[Images with localized body landmarks]

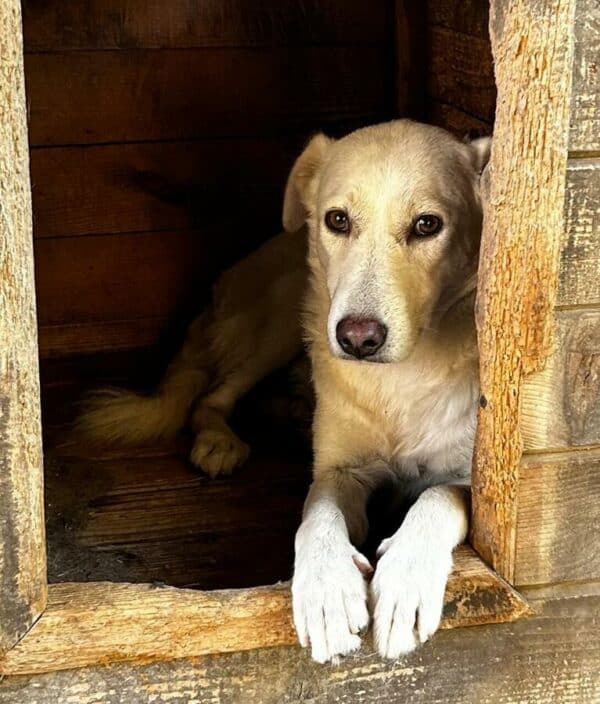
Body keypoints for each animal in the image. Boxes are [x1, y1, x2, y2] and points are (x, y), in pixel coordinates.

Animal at [78, 121, 492, 664]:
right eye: (337, 220)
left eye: (427, 225)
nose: (357, 339)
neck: (398, 380)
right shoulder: (338, 471)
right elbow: (316, 515)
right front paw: (326, 591)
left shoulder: (465, 478)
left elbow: (436, 497)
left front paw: (406, 578)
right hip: (282, 321)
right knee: (211, 396)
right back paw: (219, 440)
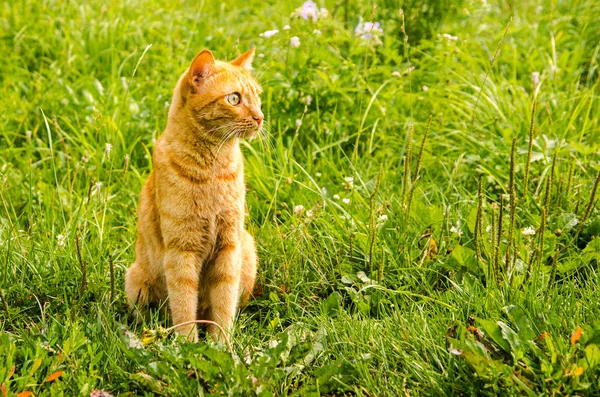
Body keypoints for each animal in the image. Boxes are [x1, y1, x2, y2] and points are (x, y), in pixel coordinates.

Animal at [123, 48, 262, 340]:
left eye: (257, 97)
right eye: (234, 98)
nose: (260, 117)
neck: (212, 169)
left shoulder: (229, 246)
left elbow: (223, 303)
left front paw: (221, 343)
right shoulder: (181, 251)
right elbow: (185, 306)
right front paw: (188, 344)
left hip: (247, 249)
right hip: (135, 282)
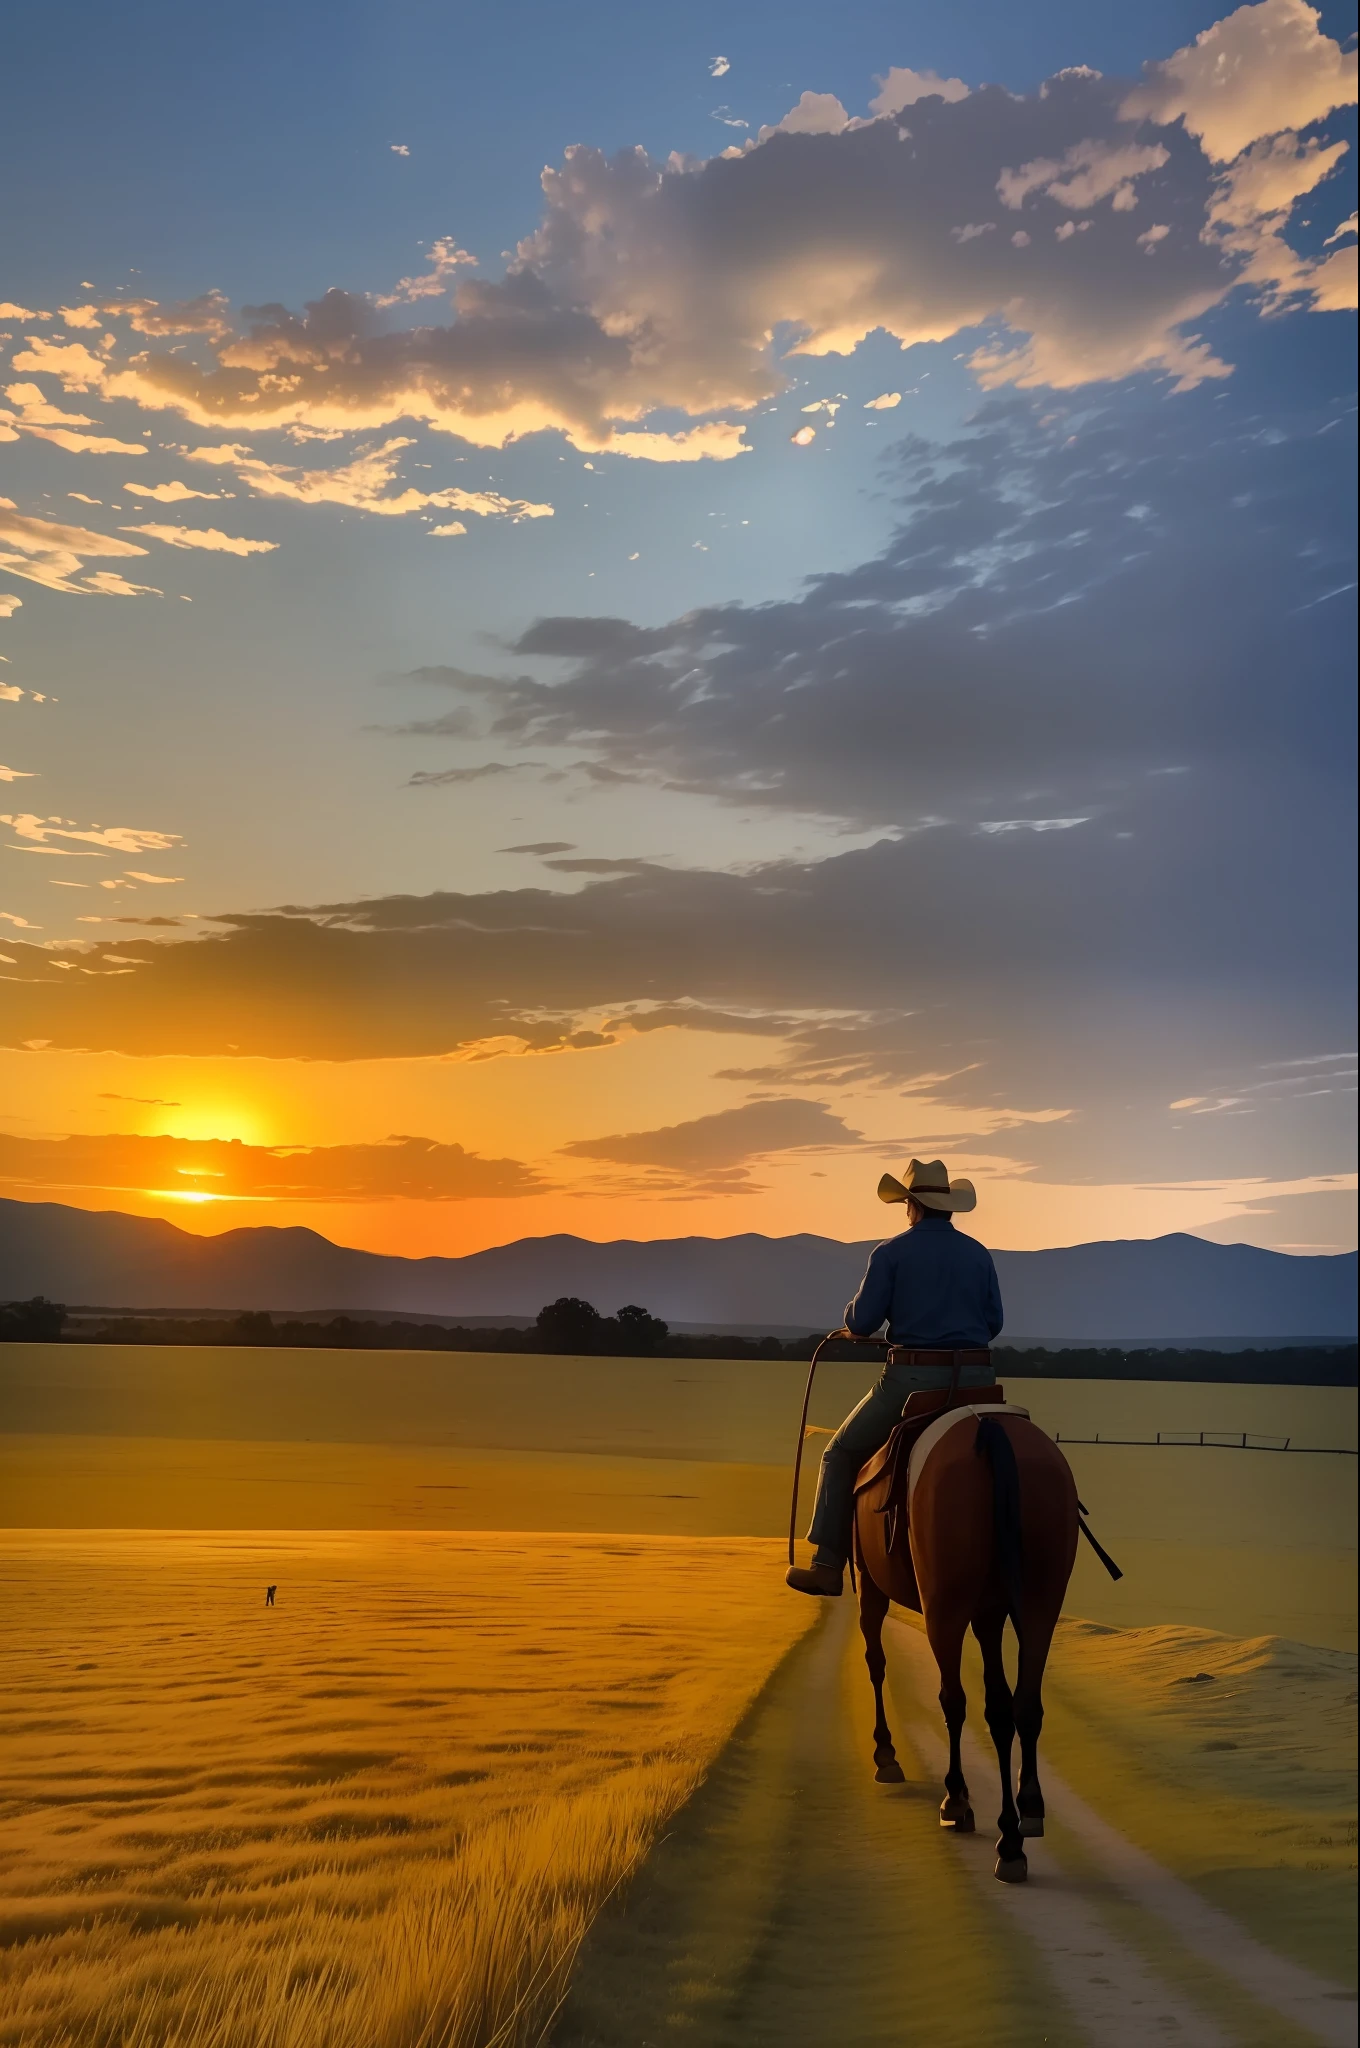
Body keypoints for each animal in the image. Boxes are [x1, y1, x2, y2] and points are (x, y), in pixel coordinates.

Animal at [856, 1400, 1081, 1875]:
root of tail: (991, 1426)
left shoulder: (870, 1582)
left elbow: (877, 1663)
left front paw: (886, 1754)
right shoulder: (990, 1614)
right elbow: (999, 1707)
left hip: (944, 1606)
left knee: (952, 1699)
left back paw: (960, 1802)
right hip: (1040, 1602)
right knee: (1024, 1704)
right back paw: (1021, 1822)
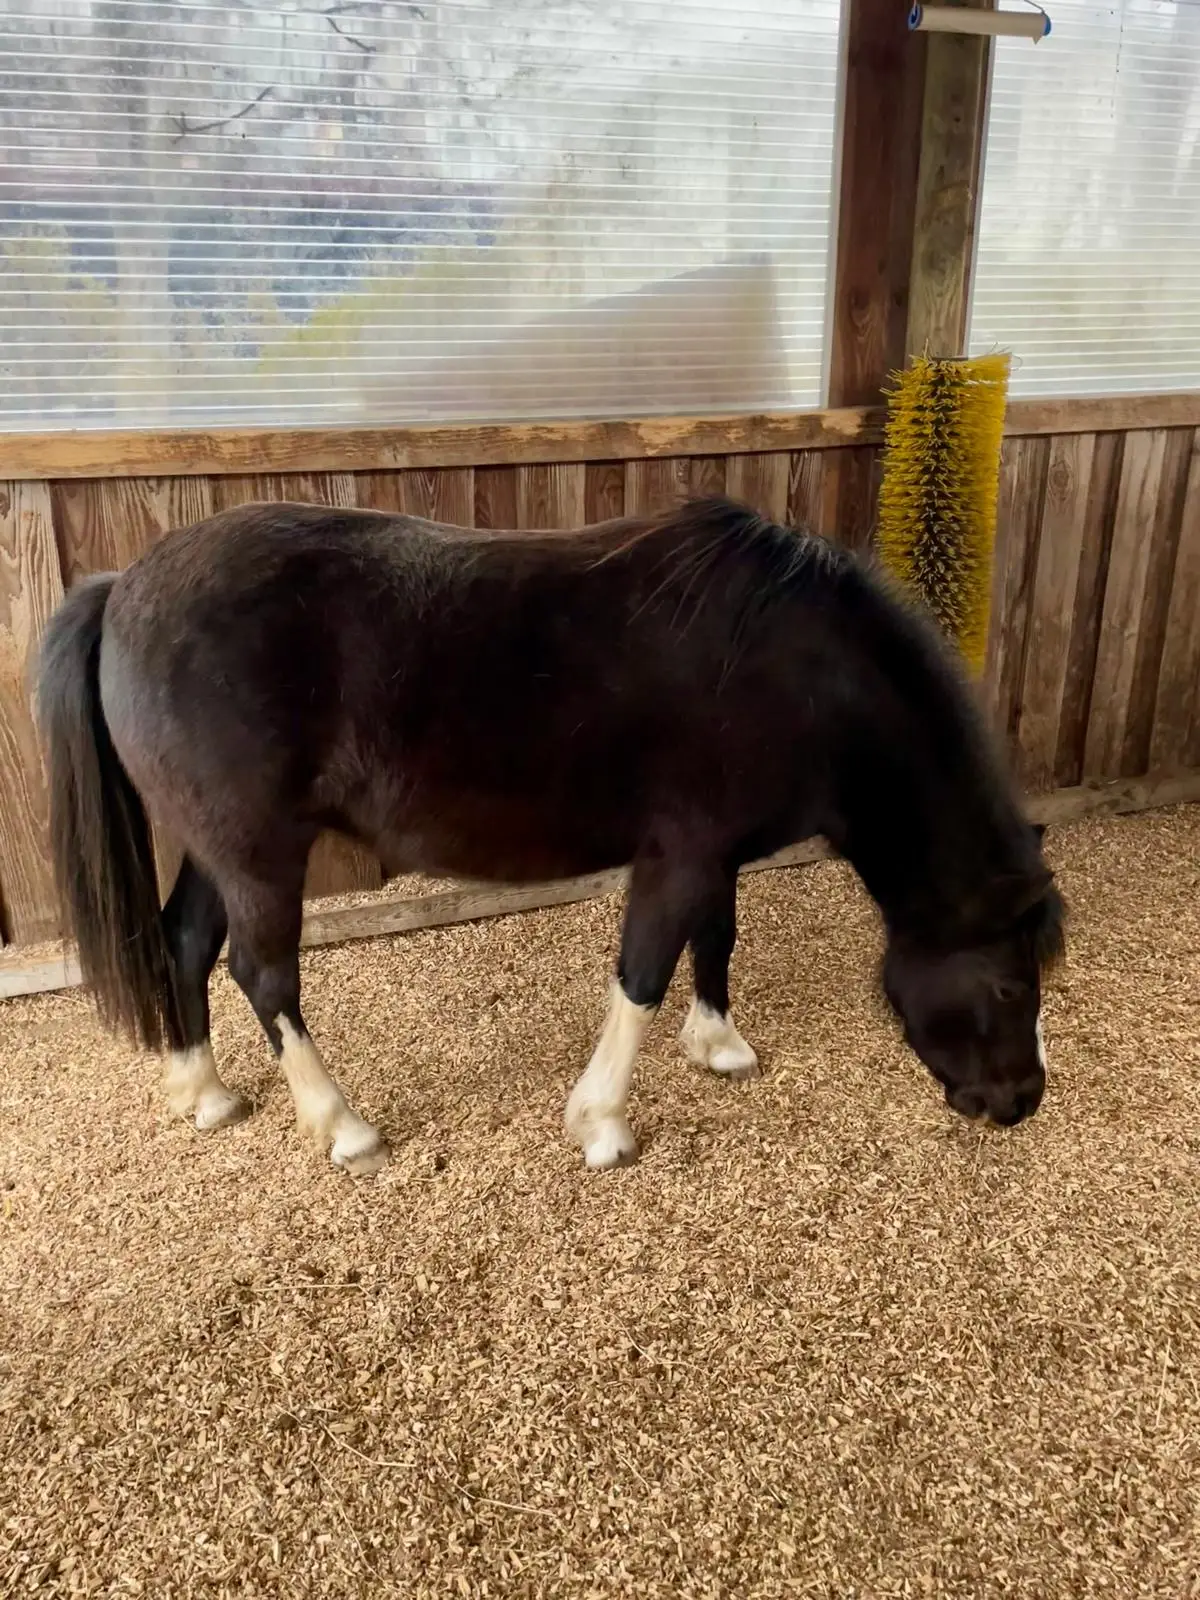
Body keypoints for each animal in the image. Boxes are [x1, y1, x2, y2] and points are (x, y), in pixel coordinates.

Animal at [36, 495, 1065, 1177]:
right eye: (1012, 984)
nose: (1021, 1103)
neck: (803, 671)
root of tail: (123, 587)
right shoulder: (677, 854)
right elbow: (642, 974)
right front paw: (601, 1120)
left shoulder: (715, 852)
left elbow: (717, 937)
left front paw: (718, 1044)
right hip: (259, 855)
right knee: (264, 975)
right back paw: (342, 1125)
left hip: (222, 850)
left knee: (184, 941)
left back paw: (202, 1092)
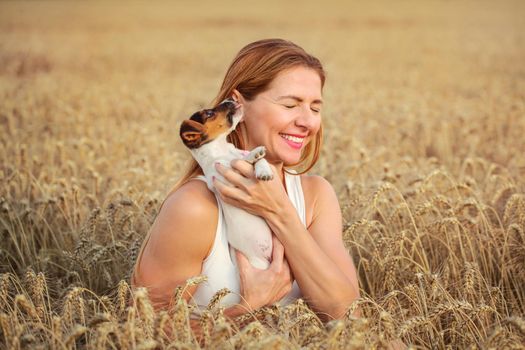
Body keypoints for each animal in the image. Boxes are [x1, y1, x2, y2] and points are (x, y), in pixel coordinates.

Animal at [178, 100, 272, 270]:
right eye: (209, 114)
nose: (230, 99)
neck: (223, 149)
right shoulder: (219, 177)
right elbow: (235, 162)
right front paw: (253, 154)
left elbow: (259, 160)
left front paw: (264, 169)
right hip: (258, 264)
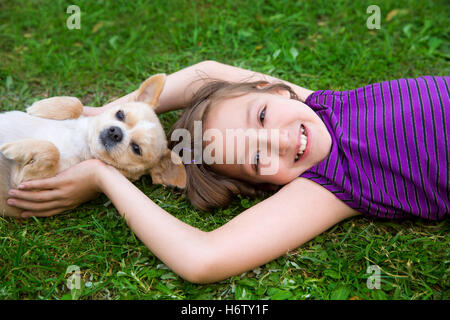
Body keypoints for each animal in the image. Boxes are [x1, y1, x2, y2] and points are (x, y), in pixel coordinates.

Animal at [0, 74, 185, 218]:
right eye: (120, 114)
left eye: (136, 149)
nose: (116, 132)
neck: (83, 141)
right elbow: (77, 103)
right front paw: (42, 107)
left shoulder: (23, 186)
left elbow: (51, 151)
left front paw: (13, 148)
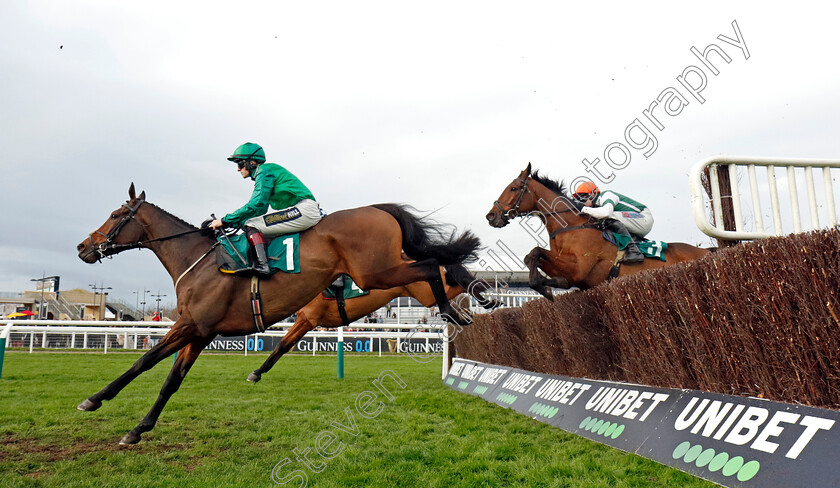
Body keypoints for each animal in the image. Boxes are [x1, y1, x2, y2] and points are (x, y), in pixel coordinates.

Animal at [243, 262, 492, 384]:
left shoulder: (307, 319)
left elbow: (282, 345)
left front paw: (257, 372)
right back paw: (470, 312)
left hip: (426, 294)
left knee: (463, 283)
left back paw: (489, 298)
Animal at [486, 163, 708, 298]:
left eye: (514, 188)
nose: (491, 216)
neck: (570, 226)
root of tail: (705, 251)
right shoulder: (569, 269)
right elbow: (533, 256)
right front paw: (545, 284)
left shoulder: (578, 267)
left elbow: (536, 252)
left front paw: (544, 287)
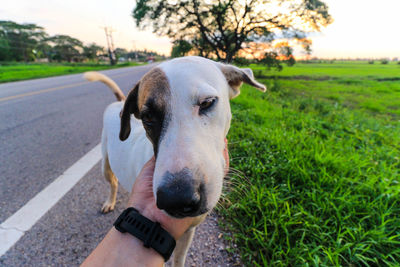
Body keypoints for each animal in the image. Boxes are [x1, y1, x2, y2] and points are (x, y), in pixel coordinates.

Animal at [84, 56, 266, 266]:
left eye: (207, 102)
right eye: (147, 117)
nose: (177, 198)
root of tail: (119, 103)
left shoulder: (188, 231)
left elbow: (179, 258)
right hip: (105, 163)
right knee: (112, 182)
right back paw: (110, 201)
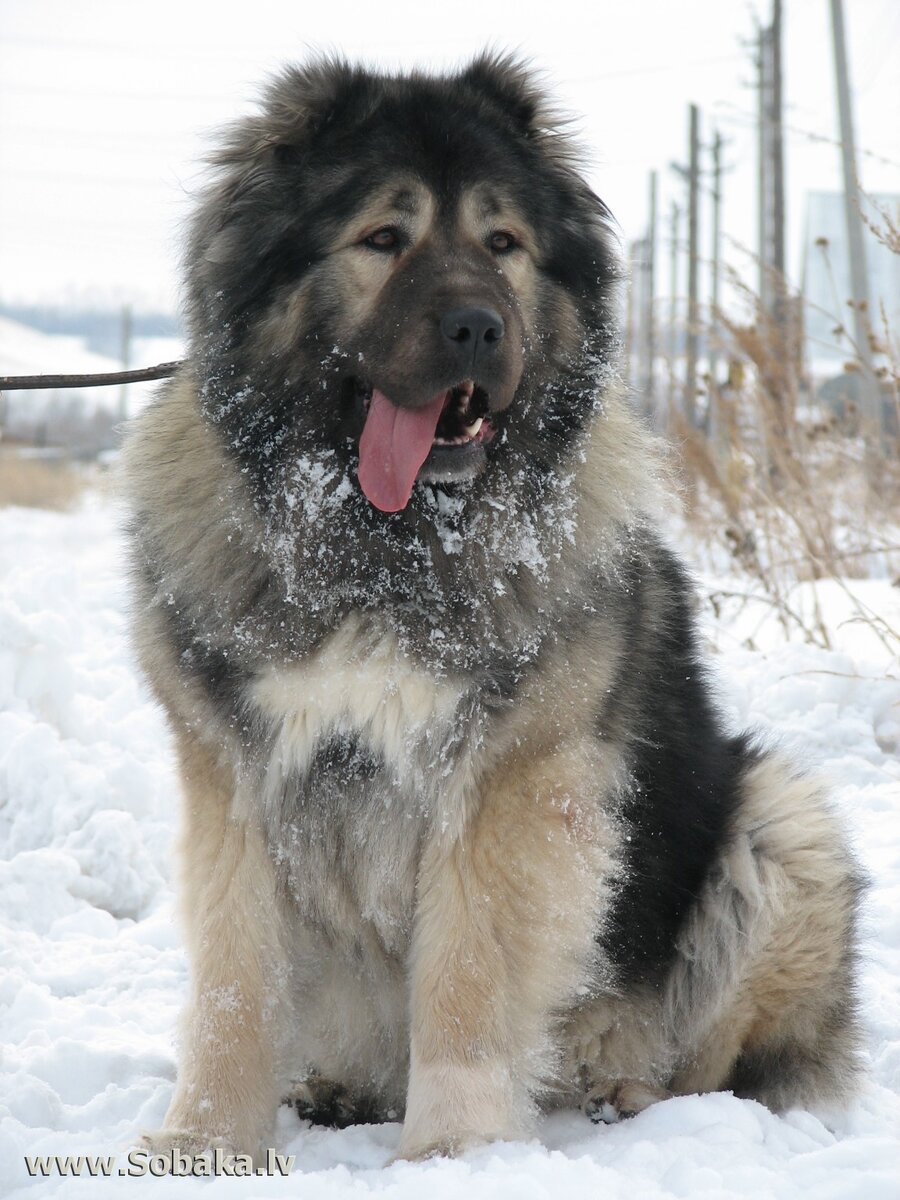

Exercise goal: Produce an exact copy of the records above, leaving out the pictures.

Reply to the exercise:
Body keypoints for each animal in the image. Boxes are [x1, y1, x2, y2] and points are (x, y), in pixel coordinates.

Animal at [78, 121, 492, 664]:
right eye: (337, 220)
left eye: (427, 225)
nose: (357, 339)
neck: (398, 380)
right shoulder: (338, 471)
right elbow: (316, 515)
right front paw: (326, 591)
left shoulder: (465, 478)
left elbow: (436, 497)
left front paw: (406, 578)
right hip: (282, 321)
right knee: (211, 396)
right back paw: (219, 440)
Body keypoints for each animal in the image. Boxes are [x1, y1, x2, y2] and points are (x, y), in pixel coordinates.

Animal at [123, 48, 262, 340]:
left eye: (257, 97)
right eye: (234, 98)
nose: (260, 117)
neck: (212, 169)
left shoulder: (229, 246)
left elbow: (223, 303)
left front paw: (221, 343)
right shoulder: (181, 251)
right elbow: (185, 306)
right front paw: (188, 344)
left hip: (247, 249)
right hip: (135, 282)
Body keypoints for each animal in the image. Boxes are [x1, y1, x2, y2] and points are (x, y), in pixel coordinates.

Animal at [856, 1400, 1081, 1875]:
root of tail: (991, 1426)
left shoulder: (870, 1582)
left elbow: (877, 1663)
left front paw: (886, 1754)
right shoulder: (990, 1614)
right elbow: (999, 1707)
left hip: (944, 1606)
left knee: (952, 1699)
left back paw: (960, 1802)
right hip: (1040, 1602)
right knee: (1024, 1704)
right back paw: (1021, 1822)
Body keypoints for each animal in the image. Boxes are [x1, y1, x2, y2] and points are (x, y), in pixel coordinates.

Animal at [36, 495, 1065, 1177]:
right eye: (1012, 984)
nose: (1021, 1103)
neck: (803, 671)
root of tail: (123, 587)
right shoulder: (677, 854)
right elbow: (642, 974)
right front paw: (601, 1120)
left shoulder: (715, 852)
left elbow: (717, 937)
left front paw: (718, 1044)
right hip: (259, 855)
right knee: (264, 975)
right back paw: (342, 1125)
left hip: (222, 850)
left knee: (184, 941)
left back paw: (202, 1092)
Body keypoints for each animal in the image. Boxes are [x1, y1, x2, y2] and points are (x, y), in pixel coordinates.

Animal at [178, 100, 272, 270]:
right eye: (209, 114)
nose: (230, 99)
neck: (223, 149)
right shoulder: (219, 177)
right elbow: (235, 162)
right front paw: (253, 154)
left elbow: (259, 160)
left front paw: (264, 169)
right hip: (258, 264)
Body keypoints for each animal in the image. Boxes are [x1, y1, x2, y2] and points are (x, y), in pixel coordinates.

Animal at [0, 74, 185, 218]:
right eye: (120, 114)
left eye: (136, 149)
nose: (116, 132)
neck: (83, 141)
right elbow: (77, 103)
right front paw: (42, 107)
left shoulder: (23, 186)
left elbow: (51, 151)
left front paw: (13, 148)
Body keypoints for each animal in the image. Boxes are [x1, y1, x2, y2] and points are (x, y), in pixel coordinates.

Animal at [243, 262, 492, 384]:
left shoulder: (307, 319)
left elbow: (282, 345)
left front paw: (257, 372)
right back paw: (470, 312)
left hip: (426, 294)
left knee: (463, 283)
left back paw: (489, 298)
Animal at [486, 163, 708, 298]:
left eye: (514, 188)
nose: (491, 216)
neck: (570, 226)
root of tail: (705, 251)
right shoulder: (569, 269)
right elbow: (533, 256)
right front paw: (545, 284)
left shoulder: (578, 267)
left elbow: (536, 252)
left front paw: (544, 287)
Body keypoints for each animal in the image. Boxes are [x1, y1, x2, y2] and points are (x, y), in pixel coordinates.

Animal at [84, 56, 266, 266]:
left eye: (207, 102)
right eye: (147, 117)
nose: (177, 198)
root of tail: (119, 103)
left shoulder: (188, 231)
left elbow: (179, 258)
right hip: (105, 163)
right knee: (112, 182)
right back paw: (110, 201)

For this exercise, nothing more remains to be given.